Muito tempo duraram em mim essas ilusões! Ah! descobri-as já tarde e não as
pude destruir completamente ; e agora durarão tanto como o corpo mortal que as
causa. Ao menos, é inútil que tentem seduzir-me porque já não me enganam;
conheço-as pelo que são, sigo-as, mas desprezo-as, e, longe de ver nelas o
objecto da minha felicidade, vejo o seu obstáculo. Aspiro ao momento em que,
livre dos entraves do corpo, eu seja eu mesmo sem contradições nem
partilhas, e precise apenas de mim para ser feliz; entrementes, já o sou nesta
vida, porque faço abstracção de todos os males, e a contemplo como quase
estranha ao meu ser, sabendo que de mim depende todo o verdadeiro bem que dela
possa tirar.

Para me antecipar, enquanto é tempo, a esse estado de felicidade, de força
e de liberdade, exercito-me nas contemplações sublimes. Medito na ordem do
universo não para explicá-lo por meio de vãos sistemas, mas para admirá-lo incessantemente e admirar o sábio autor que nele se faz sentir.
Converso com ele, embebo todas as minhas faculdades na sua divina essência,
enterneço-me com os seus benefícios e bendigo-o pelos seus dons; mas não lhe
dirijo preces. Que lhe poderia eu pedir? Que alterasse, para me dar satisfação,
o curso das coisas e operasse milagres a meu favor? Como pretender que a ordem
se perturbe em benefício meu, eu, que devo amar sobre todas as coisas a ordem
que a sua sabedoria estabeleceu e a sua providência mantém! Não, este rogo
temerário, não mereceria louvor, mas castigo. Não lhe peço tão pouco me conceda
o poder de fazer bem; para que solicitar dele o que dele já recebi? Não me
concedeu a consciência para amar o bem, a razão para o conhecer, a liberdade
para optar? Se proceder mal, não terei desculpa; procederei assim, porque
quero. Pedir-lhe que me modifique a vontade? Equivaleria a pedir-lhe o que ele
me pede, e pretender que trabalhasse por mim, recebendo eu o salário. Se não
estou satisfeito com o meu estado, é porque quero ser o que não sou e desejo a
desordem e o mal. Fonte da justiça e de verdade, Deus clemente e bom!, tenho
tanta confiança em ti que a maior ânsia de meu coração é que seja feita a tua
vontade. Juntando-lhe a minha, sigo teus passos e anuo à tua bondade, e creio
já participar no mundo da suprema felicidade que é o prémio da minha conduta.
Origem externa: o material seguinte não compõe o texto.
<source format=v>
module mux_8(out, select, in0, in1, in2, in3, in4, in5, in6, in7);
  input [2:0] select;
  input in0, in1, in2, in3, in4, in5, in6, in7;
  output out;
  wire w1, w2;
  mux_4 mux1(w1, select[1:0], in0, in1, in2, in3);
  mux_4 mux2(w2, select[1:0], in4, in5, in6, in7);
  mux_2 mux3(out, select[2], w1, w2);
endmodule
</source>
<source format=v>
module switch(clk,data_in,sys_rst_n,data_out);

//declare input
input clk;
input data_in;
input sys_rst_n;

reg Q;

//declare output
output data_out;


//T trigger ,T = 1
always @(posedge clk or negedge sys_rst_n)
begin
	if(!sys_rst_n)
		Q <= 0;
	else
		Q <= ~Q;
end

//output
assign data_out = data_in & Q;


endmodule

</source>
Na justa desconfiança de mim mesmo, só lhe peço, ou melhor, aguardo de
sua justiça que rectifique meu erro, quando esse erro me extraviar e me trouxer
perigo. Quando estamos de boa-fé, não nos julgamos infalíveis, e os juízos que
mais verdadeiros nos parecem são talvez outras tantas falsidades. Por que não
seguir, pois, os seus? E quantos homens estão de acordo em tudo? A ilusão que
me engana provém de mim mesmo; só ele me pode curar. Faço o que posso para
alcançar a verdade, mas a origem da verdade está muito alta; se me faltarem forças
para seguir adiante, a culpa não será minha. A ela corresponderá aproximar-se.

O bom sacerdote .havia falado com veemência. Estava comovido, e eu também.
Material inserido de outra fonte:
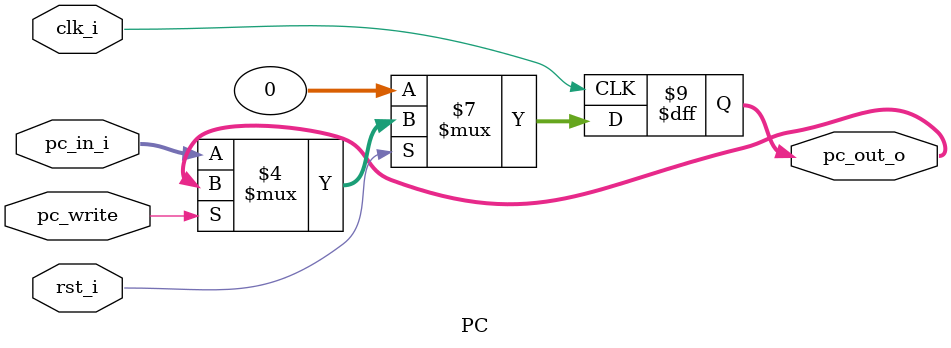
<source format=v>

module PC(
    clk_i,
	rst_i,
	pc_in_i,
	pc_out_o,
	pc_write
	);
     
//I/O ports
input			pc_write;
input           clk_i;
input	        rst_i;
input  [32-1:0] pc_in_i;
output [32-1:0] pc_out_o;
 
//Internal Signals
reg    [32-1:0] pc_out_o;
 
//Parameter

    
//Main function
always @(posedge clk_i) begin
    if(~rst_i)
	    pc_out_o <= 0;
	else if(pc_write)
		pc_out_o <=pc_out_o;
	else
	    pc_out_o <= pc_in_i;
end

endmodule



                    
                    
</source>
Parecia-me ouvir o divino Orfeu cantando os primeiros hinos e ensinando aos
homens o culto dos deuses. Tinha, porém, muitas objecções a fazer–Ihe; mas não
lhe fiz nenhuma, porque não eram tão sólidas como confusas, e a persuasão
estava de seu lado. Falava-me, segundo os ditados, da sua consciência, e a
minha parecia confirmar tudo quanto dizia.